Today the Supreme Court ruled against the Christian Legal Society (CLS), which sought official recognition as a student group at Hastings College of Law in San Francisco. The school, which is part of the state university system, refused to recognize CLS because the group demands that voting members adhere to a traditional moral code that rejects "unrepentant participation in or advocacy of a sexually immoral lifestyle."
Hastings said that rule, which excluded nonabstinent homosexuals as well as heterosexuals who engage in extramarital sex, violated the school's nondiscrimination policy. CLS said the school's position violated the freedom of association, freedom of speech, and freedom of religion guaranteed by the First Amendment. All nine justices seem to agree that CLS, as a private religious group, has a right to discriminate against people who do not share its beliefs. But they disagree about the significance of recognizing CLS as a student organization, a status that allows access to campus facilities and university funding.
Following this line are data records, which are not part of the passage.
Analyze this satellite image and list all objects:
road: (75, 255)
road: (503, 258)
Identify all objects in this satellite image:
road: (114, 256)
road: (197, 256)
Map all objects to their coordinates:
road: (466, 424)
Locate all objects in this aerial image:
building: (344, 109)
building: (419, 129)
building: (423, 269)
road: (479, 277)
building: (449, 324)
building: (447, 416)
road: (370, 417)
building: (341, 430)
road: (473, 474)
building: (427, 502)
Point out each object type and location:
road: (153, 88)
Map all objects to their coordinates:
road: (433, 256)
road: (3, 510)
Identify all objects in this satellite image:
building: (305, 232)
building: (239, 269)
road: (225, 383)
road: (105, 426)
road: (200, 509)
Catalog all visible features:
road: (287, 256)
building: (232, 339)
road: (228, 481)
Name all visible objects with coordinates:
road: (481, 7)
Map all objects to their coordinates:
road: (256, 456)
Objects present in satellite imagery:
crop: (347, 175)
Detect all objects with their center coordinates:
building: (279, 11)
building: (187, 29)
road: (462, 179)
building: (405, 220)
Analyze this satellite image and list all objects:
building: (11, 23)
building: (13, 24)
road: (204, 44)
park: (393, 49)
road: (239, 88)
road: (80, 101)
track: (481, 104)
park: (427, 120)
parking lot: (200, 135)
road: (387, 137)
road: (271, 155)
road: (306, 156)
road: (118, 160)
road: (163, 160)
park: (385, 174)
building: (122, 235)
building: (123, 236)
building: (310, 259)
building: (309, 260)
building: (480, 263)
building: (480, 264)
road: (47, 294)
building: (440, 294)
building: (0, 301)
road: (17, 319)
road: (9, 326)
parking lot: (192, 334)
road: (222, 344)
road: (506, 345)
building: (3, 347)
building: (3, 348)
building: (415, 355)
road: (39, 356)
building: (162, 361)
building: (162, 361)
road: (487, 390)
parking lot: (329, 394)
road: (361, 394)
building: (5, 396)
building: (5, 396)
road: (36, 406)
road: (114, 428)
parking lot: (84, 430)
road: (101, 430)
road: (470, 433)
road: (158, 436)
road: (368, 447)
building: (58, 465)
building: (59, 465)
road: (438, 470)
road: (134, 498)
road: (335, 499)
For the majority, such recognition would make the law school complicit in the group's discrimination. "The First Amendment shields CLS against state prohibition of the organization's expressive activity, however exclusionary that activity may be," Justice Ginsburg writes in a majority opinion joined by Justices Anthony Kennedy, John Paul Stevens, Stephen Breyer, and Sonia Sotomayor. "But CLS enjoys no constitutional right to state subvention of its selectivity." She characterizes the law school's nondiscrimination polcy as "both reasonable and viewpoint neutral." While the Constitution "may protect CLS's discriminatory practices off campus," Stevens writes in his concurring opinion, "it does not require a public university to validate or support them."
For the minority, by contrast, recognizing CLS would be a matter of treating student groups evenhandedly, without regard to the ideas they advocate. There is substantial support for that view in the Court's precedents, which include decisions saying that government-run schools violate the First Amendment if they refuse to let religious groups use their facilities or exclude them from subsidies available to nonreligious groups. In a dissenting opinion joined by Justices John Roberts, Antonin Scalia, and Clarence Thomas, Justice Samuel Alito sums up the view that refusing to recognize CLS is an impermissible form of discrimination:
Our proudest boast of our free speech jurisprudence is that we protect the freedom to express "the thought that we hate." Today's decision rests on a very different principle: no freedom for expression that offends prevailing standards of political correctness in our country's institutions of higher learning.